- [What you are asked to do] Report every line of the records beneath this task that holds the string "Concealed".

- [Provided data]
-- -- --

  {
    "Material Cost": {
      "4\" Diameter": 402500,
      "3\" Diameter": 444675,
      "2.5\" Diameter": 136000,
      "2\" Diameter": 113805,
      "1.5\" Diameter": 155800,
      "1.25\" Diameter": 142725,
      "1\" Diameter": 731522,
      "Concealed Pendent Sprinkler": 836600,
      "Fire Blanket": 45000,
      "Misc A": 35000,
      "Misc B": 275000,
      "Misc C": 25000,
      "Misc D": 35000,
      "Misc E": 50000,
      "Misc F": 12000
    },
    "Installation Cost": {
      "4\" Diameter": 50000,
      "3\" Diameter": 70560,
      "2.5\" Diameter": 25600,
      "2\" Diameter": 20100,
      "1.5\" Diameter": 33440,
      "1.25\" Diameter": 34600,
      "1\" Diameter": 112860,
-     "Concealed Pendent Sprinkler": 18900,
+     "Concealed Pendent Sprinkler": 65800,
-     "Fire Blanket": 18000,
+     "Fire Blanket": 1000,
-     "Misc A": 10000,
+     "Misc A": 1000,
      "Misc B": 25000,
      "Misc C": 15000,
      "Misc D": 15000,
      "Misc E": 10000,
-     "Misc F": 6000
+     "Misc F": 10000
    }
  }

-- -- --

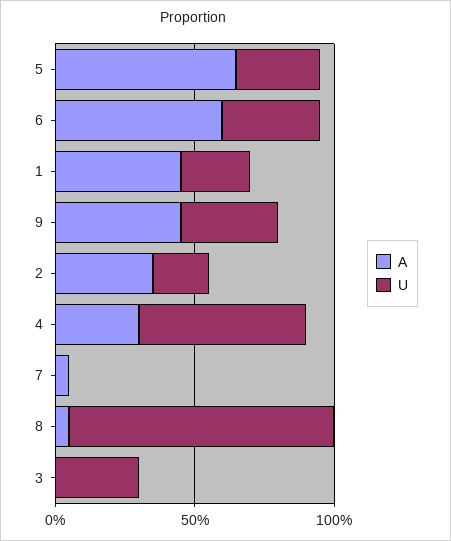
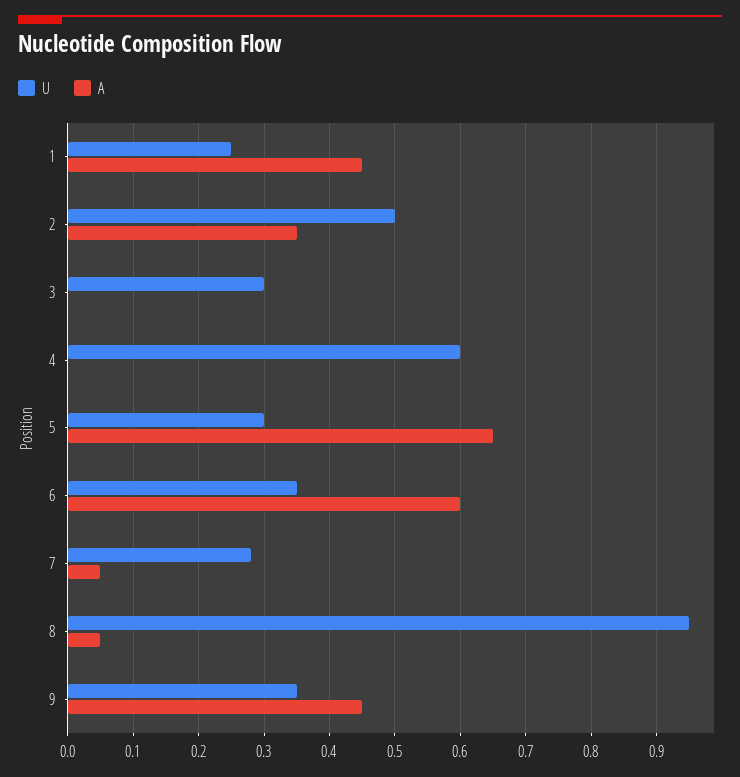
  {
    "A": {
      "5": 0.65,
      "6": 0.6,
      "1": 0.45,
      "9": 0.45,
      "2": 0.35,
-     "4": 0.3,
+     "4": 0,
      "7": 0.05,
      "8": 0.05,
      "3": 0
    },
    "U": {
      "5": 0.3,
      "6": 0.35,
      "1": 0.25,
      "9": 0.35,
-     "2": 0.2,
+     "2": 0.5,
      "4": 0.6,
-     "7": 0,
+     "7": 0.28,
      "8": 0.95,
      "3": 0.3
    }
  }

-- -- --

- [Finished exercise]
      "Concealed Pendent Sprinkler": 836600,
-     "Concealed Pendent Sprinkler": 18900,
+     "Concealed Pendent Sprinkler": 65800,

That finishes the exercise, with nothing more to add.